With the UK-Australia and UK-New Zealand Free Trade Agreements (FTAs) going live from midnight tonight (31 May), the Government’s track record on these particular FTAs is one of failure writes NFU Scotland President Martin Kennedy.
Both of these FTAs were negotiated in 2021 without the interests of primary producers in mind but with politically driven haste in the wake of the UK’s departure from the EU. The UK Government failed to protect Scottish farming interests, failed to properly engage with stakeholders and failed to provide Parliament with proper scrutiny on such deals once agreed.

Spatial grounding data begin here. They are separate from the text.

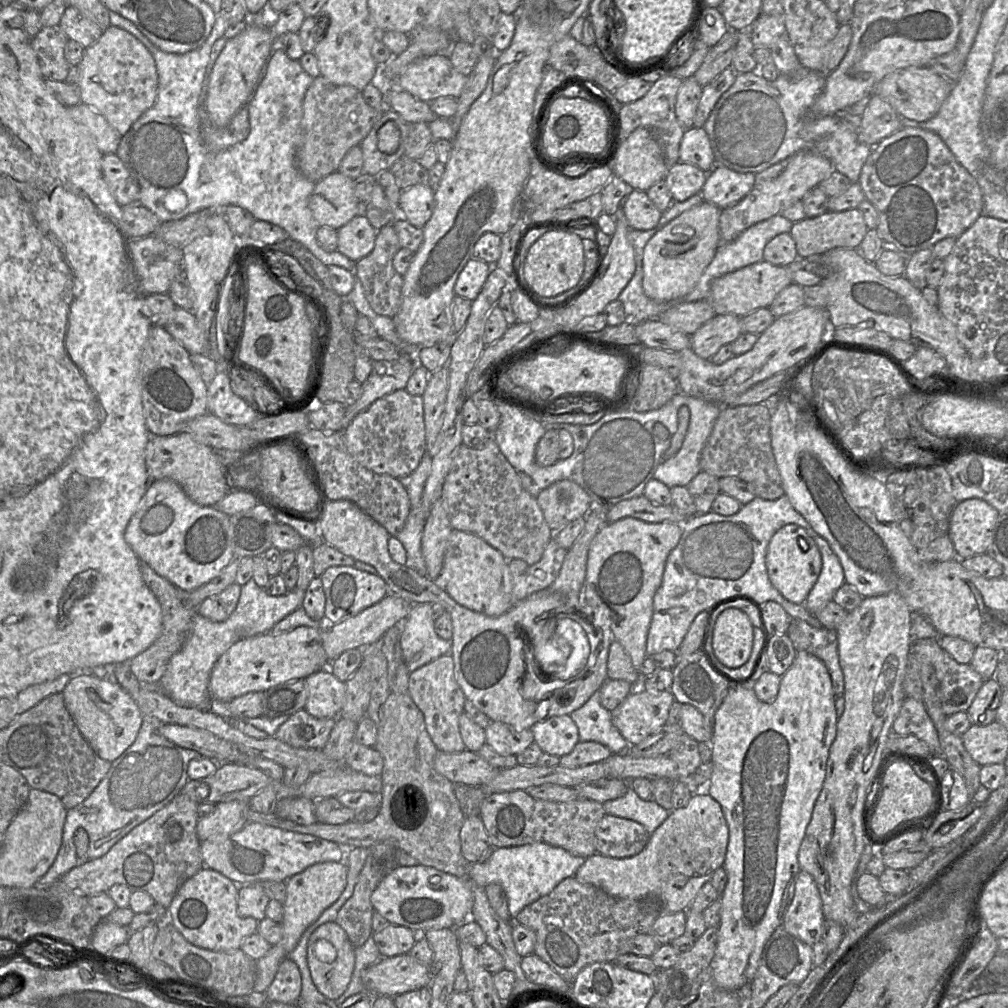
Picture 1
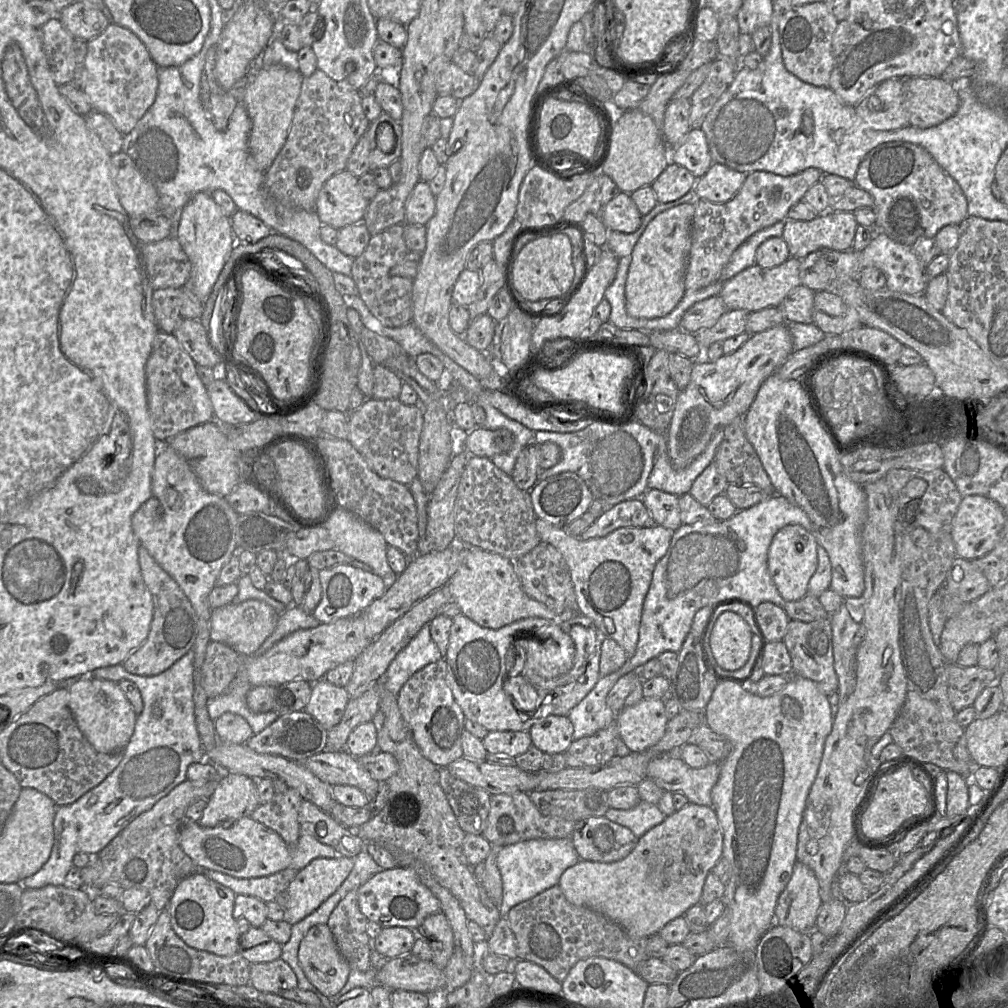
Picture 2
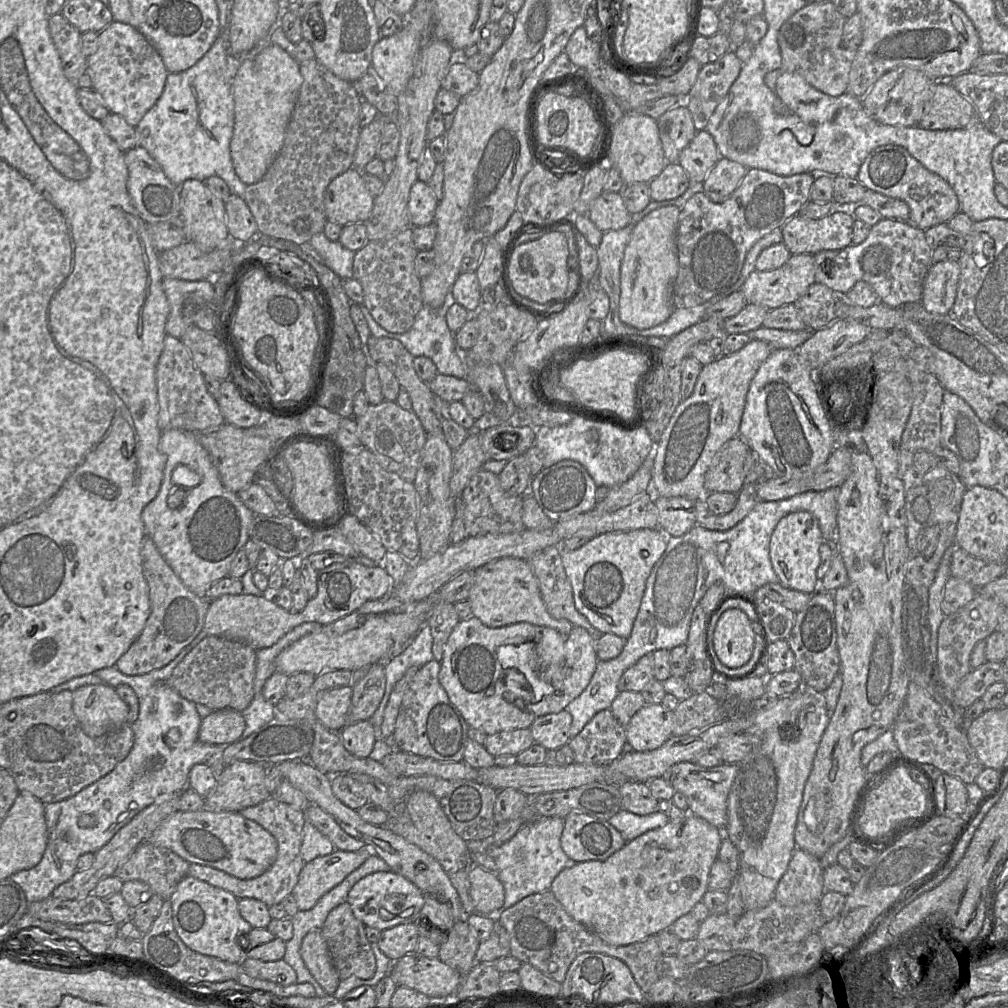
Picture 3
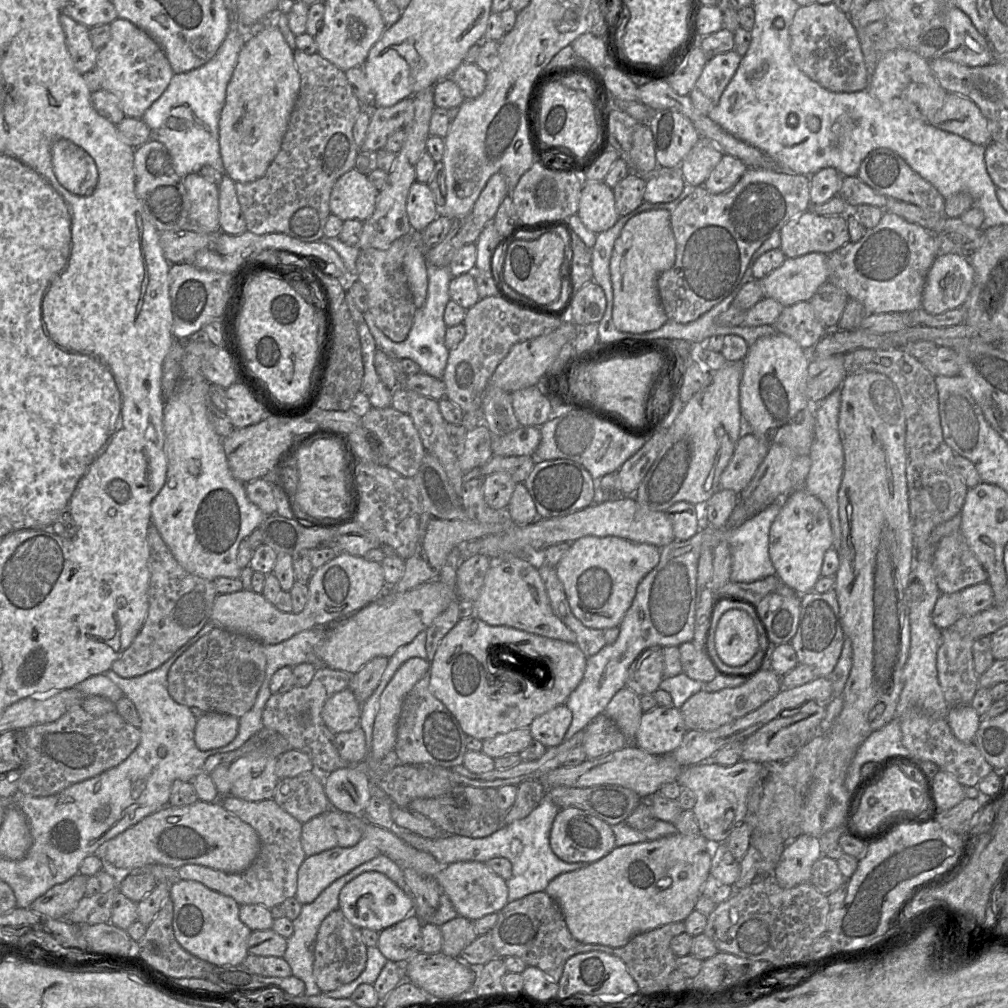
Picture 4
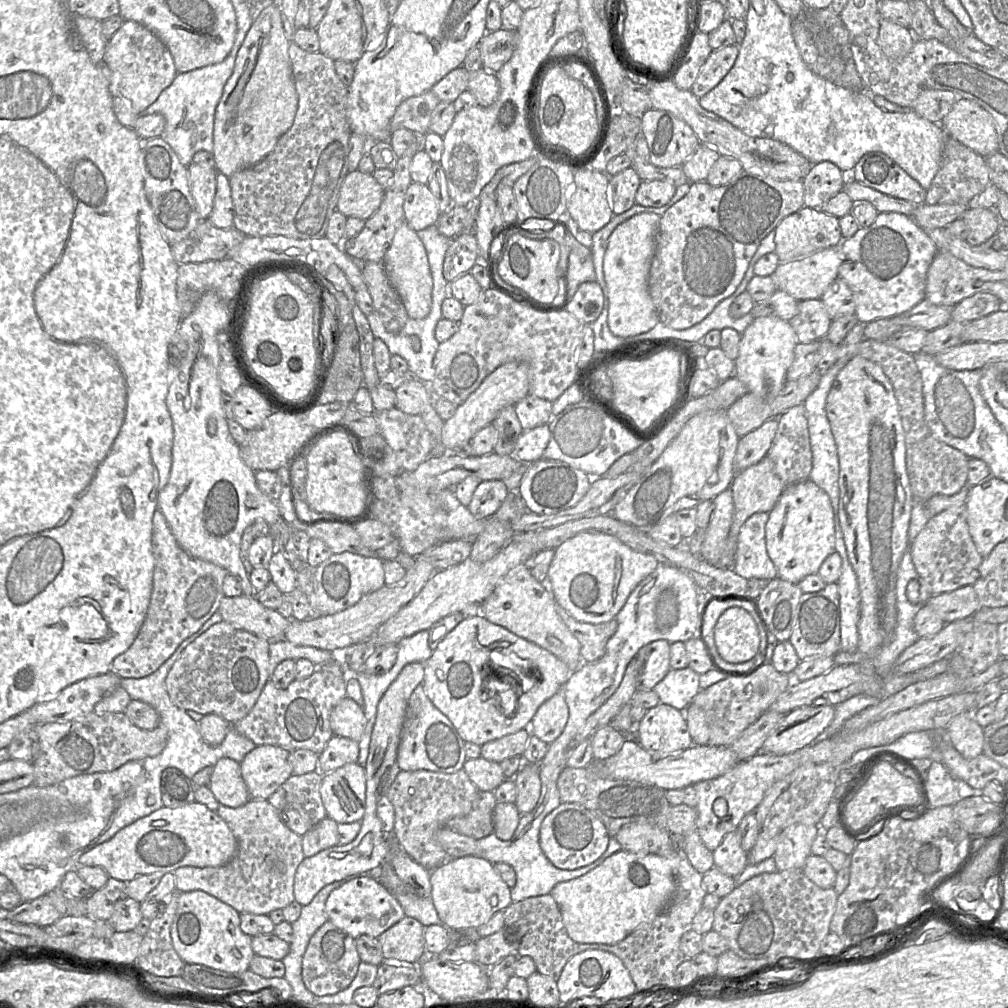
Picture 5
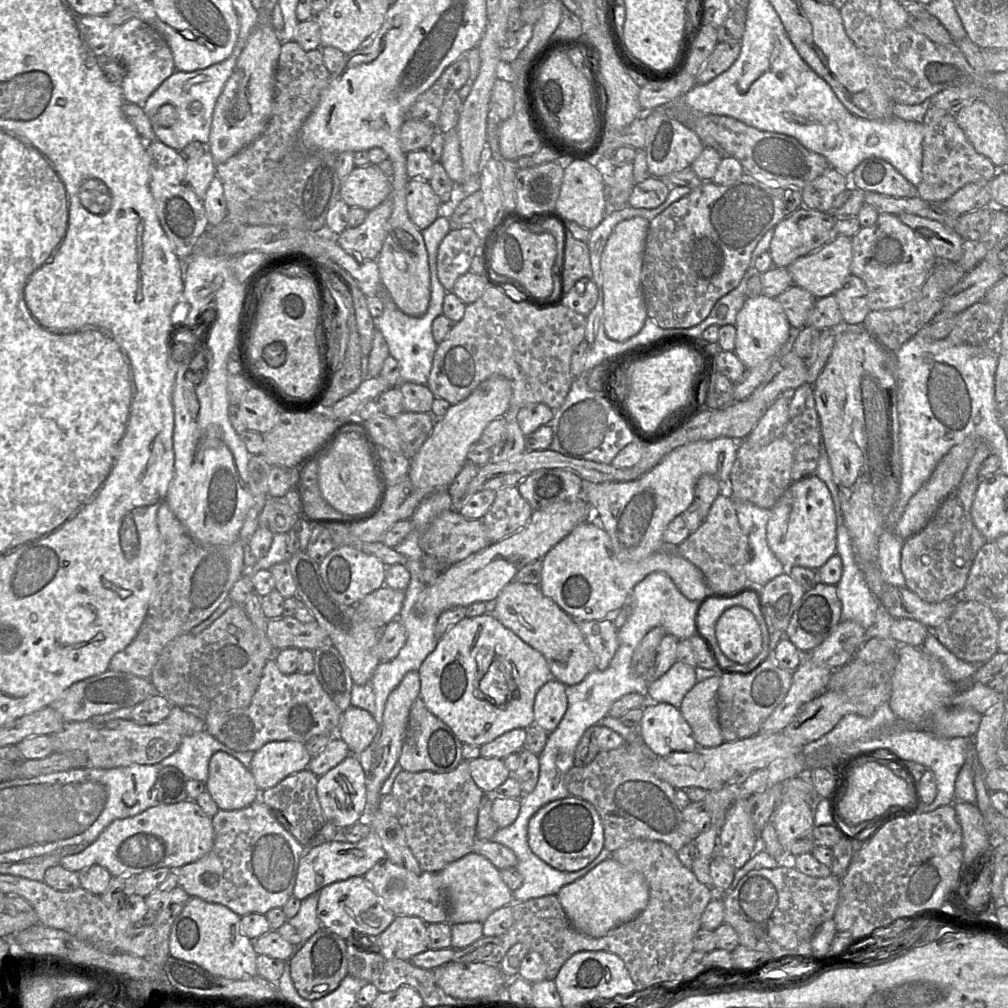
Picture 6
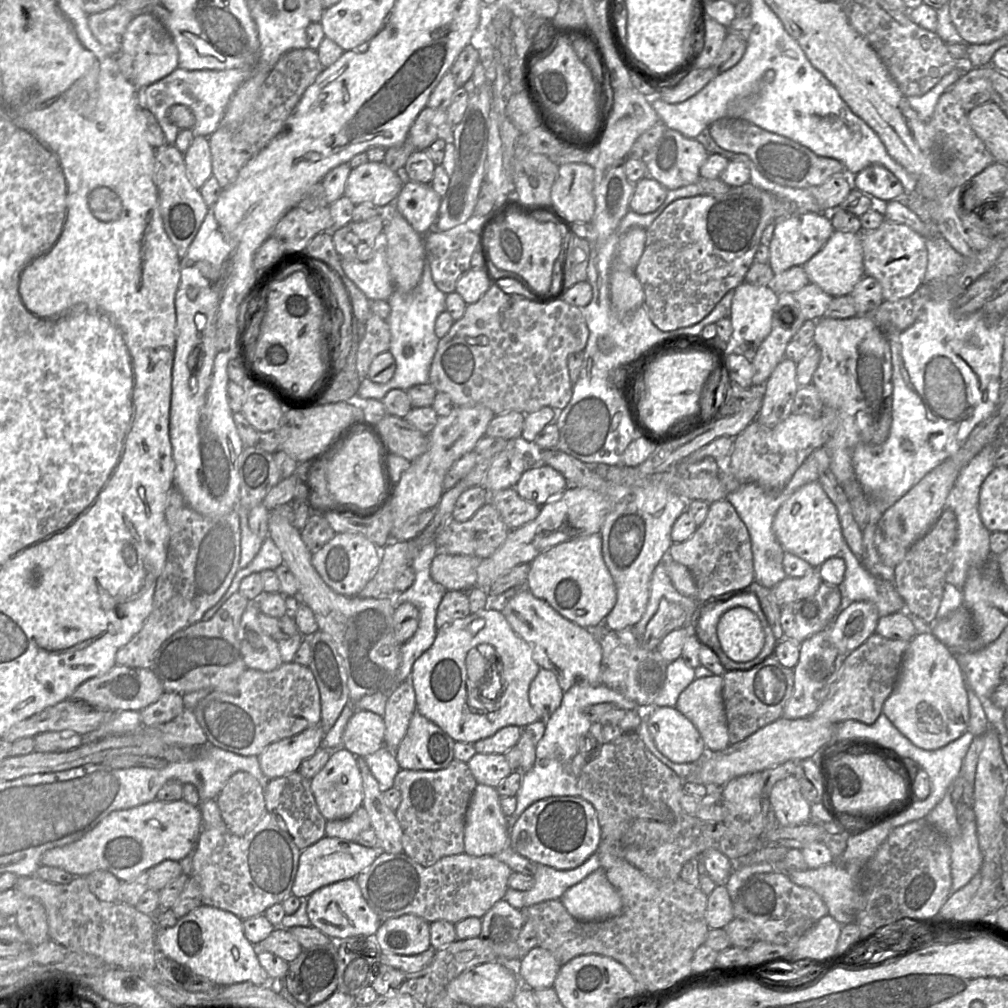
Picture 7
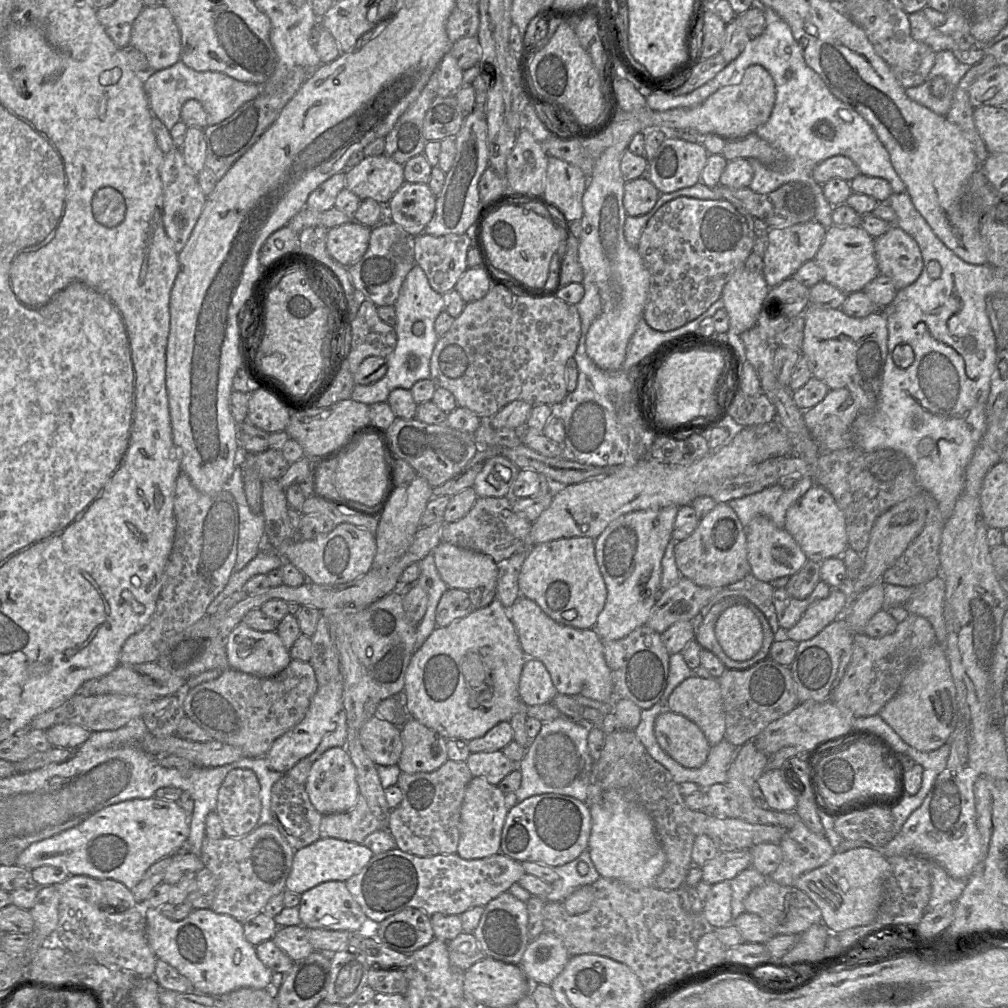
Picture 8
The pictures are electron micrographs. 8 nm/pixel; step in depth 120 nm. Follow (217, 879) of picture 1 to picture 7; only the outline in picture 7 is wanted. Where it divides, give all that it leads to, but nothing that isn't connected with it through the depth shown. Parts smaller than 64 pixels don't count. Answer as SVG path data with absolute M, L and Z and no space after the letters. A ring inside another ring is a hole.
M200 905L178 919L173 927L156 932L156 950L207 978L216 986L251 982L267 986L270 977L258 960L258 949L244 935L243 920L231 912Z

They saw our agricultural interests and access to our food and drink sector used as cheap bargaining chips to secure what is seen as more lucrative market access for other sectors. There was little or nothing in these damaging trade deals for Scottish food or farming, a fact that former Defra Secretary of State George Eustice recently recognised.

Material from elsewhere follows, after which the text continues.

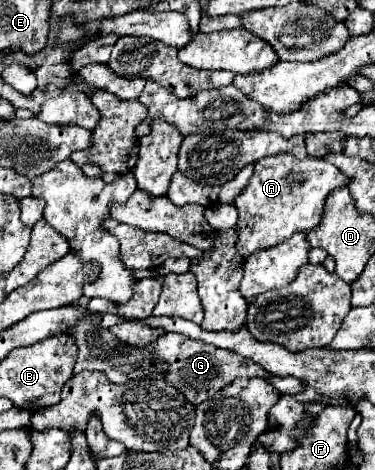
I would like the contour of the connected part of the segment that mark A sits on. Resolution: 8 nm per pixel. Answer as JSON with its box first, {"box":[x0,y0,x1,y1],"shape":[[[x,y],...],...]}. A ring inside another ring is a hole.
{"box":[234,154,348,258],"shape":[[[278,154],[266,160],[258,160],[250,182],[234,200],[234,206],[240,216],[236,224],[238,252],[246,258],[254,250],[280,244],[298,230],[314,230],[322,220],[326,196],[334,188],[342,188],[348,182],[348,176],[344,176],[334,164],[326,162],[320,156],[306,156],[304,160],[298,160],[290,154]]]}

NFU Scotland has consistently highlighted the clear lack of meaningful safeguards to protect domestic food security, in addition to the cumulative impacts for particular sectors such as beef, lamb and dairy posed by two giants of global agri-food trade.

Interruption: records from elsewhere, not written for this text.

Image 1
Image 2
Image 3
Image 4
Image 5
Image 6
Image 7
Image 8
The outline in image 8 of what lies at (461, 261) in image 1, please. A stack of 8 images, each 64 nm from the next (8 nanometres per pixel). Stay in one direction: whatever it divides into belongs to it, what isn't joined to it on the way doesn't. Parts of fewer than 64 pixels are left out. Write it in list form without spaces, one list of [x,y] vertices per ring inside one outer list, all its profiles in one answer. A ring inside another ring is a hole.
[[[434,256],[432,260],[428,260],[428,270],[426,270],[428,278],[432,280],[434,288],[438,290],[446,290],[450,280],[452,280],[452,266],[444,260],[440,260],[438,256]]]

Fast forward to the ‘Farm to Fork’ summit hosted at Downing Street on 16 May and the rhetoric of ‘putting agriculture up front’ and ‘protecting sensitive sectors’ in the context of any new FTAs.
For NFU Scotland, these commitments are certainly welcome, but in the case of Australia and New Zealand, they ring hollow, and the horse has now bolted.
The approach now being promised and pursued by the UK Government around trade deals should and could have been in place from day one, had the UK Government listened to industry at the time.